KorAP: Query Languages
KorAP supports multiple query languages, of which Poliqarp is currently supported best. Poliqarp is very similar to the query languages of the IMS Open Corpus Workbench (CWB) and the SketchEngine. It was originally developed to query the Polish National Corpus.
Example Queries
Poliqarp: Find all occurrences of the lemma "baum" as annotated by the default foundry.
[base=Baum]
Poliqarp: Find all sequences of adjectives as annotated by Treetagger, that are repeated 3 to 5 times in a row.
[tt/p=ADJA]{3,5}
Cosmas-II: Find all occurrences of the words "der" and "Baum", in case they are in a maximum distance of 5 tokens.
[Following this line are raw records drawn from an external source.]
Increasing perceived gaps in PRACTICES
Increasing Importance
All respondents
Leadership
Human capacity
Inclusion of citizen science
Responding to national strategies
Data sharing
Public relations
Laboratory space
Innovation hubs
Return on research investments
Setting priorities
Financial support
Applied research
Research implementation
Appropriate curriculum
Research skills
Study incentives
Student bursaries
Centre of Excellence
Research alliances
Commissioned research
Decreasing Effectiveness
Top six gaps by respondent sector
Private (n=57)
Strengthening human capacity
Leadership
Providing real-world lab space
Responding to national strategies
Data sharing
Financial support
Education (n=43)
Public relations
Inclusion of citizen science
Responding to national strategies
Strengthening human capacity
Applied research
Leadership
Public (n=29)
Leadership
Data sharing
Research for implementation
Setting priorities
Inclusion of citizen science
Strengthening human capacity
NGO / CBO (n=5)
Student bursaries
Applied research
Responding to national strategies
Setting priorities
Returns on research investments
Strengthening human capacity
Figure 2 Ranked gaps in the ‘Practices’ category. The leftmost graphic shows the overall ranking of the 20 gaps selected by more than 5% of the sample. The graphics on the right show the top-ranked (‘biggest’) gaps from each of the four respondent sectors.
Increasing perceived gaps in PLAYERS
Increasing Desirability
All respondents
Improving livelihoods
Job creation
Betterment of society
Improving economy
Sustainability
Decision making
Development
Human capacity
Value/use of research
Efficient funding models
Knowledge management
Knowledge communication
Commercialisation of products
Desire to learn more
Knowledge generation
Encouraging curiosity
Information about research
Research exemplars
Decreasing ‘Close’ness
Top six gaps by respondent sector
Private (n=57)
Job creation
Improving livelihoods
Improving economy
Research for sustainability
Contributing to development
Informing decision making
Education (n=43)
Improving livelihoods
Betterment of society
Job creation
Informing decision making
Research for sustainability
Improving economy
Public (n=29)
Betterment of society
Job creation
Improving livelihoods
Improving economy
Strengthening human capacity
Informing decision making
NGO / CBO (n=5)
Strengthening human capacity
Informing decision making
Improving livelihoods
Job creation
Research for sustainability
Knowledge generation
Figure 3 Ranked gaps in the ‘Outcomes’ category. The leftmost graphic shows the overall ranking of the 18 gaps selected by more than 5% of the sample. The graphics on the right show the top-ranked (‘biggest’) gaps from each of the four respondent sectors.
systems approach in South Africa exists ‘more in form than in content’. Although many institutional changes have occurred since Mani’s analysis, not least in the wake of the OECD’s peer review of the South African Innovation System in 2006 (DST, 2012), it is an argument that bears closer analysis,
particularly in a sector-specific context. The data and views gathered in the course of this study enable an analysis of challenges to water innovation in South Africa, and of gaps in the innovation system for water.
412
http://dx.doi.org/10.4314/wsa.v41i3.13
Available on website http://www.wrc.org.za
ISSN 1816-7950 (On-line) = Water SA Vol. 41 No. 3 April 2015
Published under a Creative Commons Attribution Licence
The order is not relevant.
der /w5 Baum
Cosmas-II: Find all sequences of a word starting with a "d" (using a wildcard) followed by an adjective as annotated in the mate foundry, followed by the word "Baum" (ignore the case), that is in a sentence element annotated by the default foundry.
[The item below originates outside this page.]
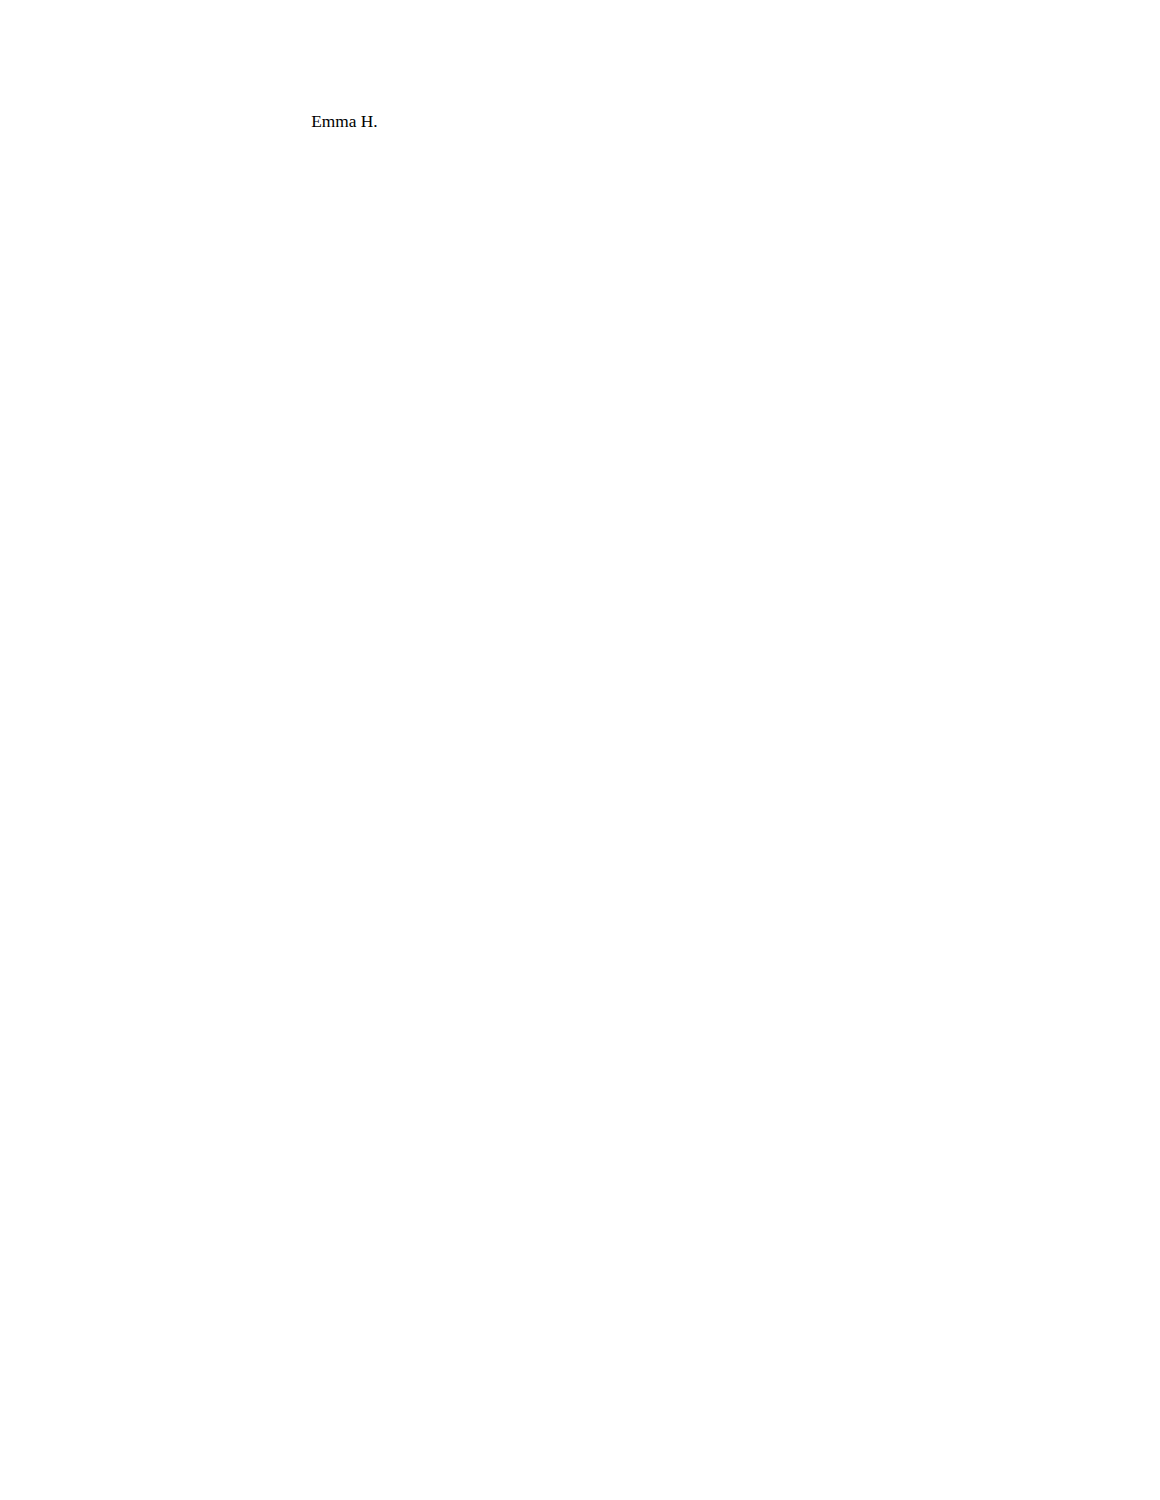Emma H.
Be aware: Minor incompatibilities with implemented languages may be announced with warnings.
d* MORPH(mate/p=ADJA) $Baum #IN #ELEM(s)
Poliqarp+: Find all nominal phrases as annotated using CoreNLP, that contain an adverb as annotated by OpenNLP, that is annotated as something starting with an "A" using regular expressions in Treetagger.
contains(<corenlp/c=NP>,{[opennlp/p=ADV & tt/p="A.*"]})
Poliqarp+: Find all sentences as annotated by the base foundry that start with a sequence of one token in present tense as annotated by Marmot and the lemma "die" annotated by the default foundry. Highlight both terms of the sequence.
startswith(<base/s=s>, {1:[marmot/m=tense:pres]}{2:[base=die]})
Poliqarp+: Find all sequences of an article, followed by three to four adjectives and a noun as annotated by the Treetagger foundry, that finish a sentence. Highlight all parts of the sequence.
focus(3:endswith(<base/s=s>,{3:[tt/p=ART]{1:{2:[tt/p=ADJA]{3,4}}[tt/p=NN]}}))
Annis: Find all occurrences of the sequence of two tokens annotated as adverbs by the default foundry.
pos="ADV" & pos="ADV" & #1 . #2
Annis: Find all determiner relations with the label DET
by MALT where the relation sources are attributive possesive pronouns annotated by Tree Tagger.
tt/p="PPOSAT" ->malt/d[func="DET"] node
CQL: Find all occurrences of the sequence "der alte Mann".
"der alte Mann"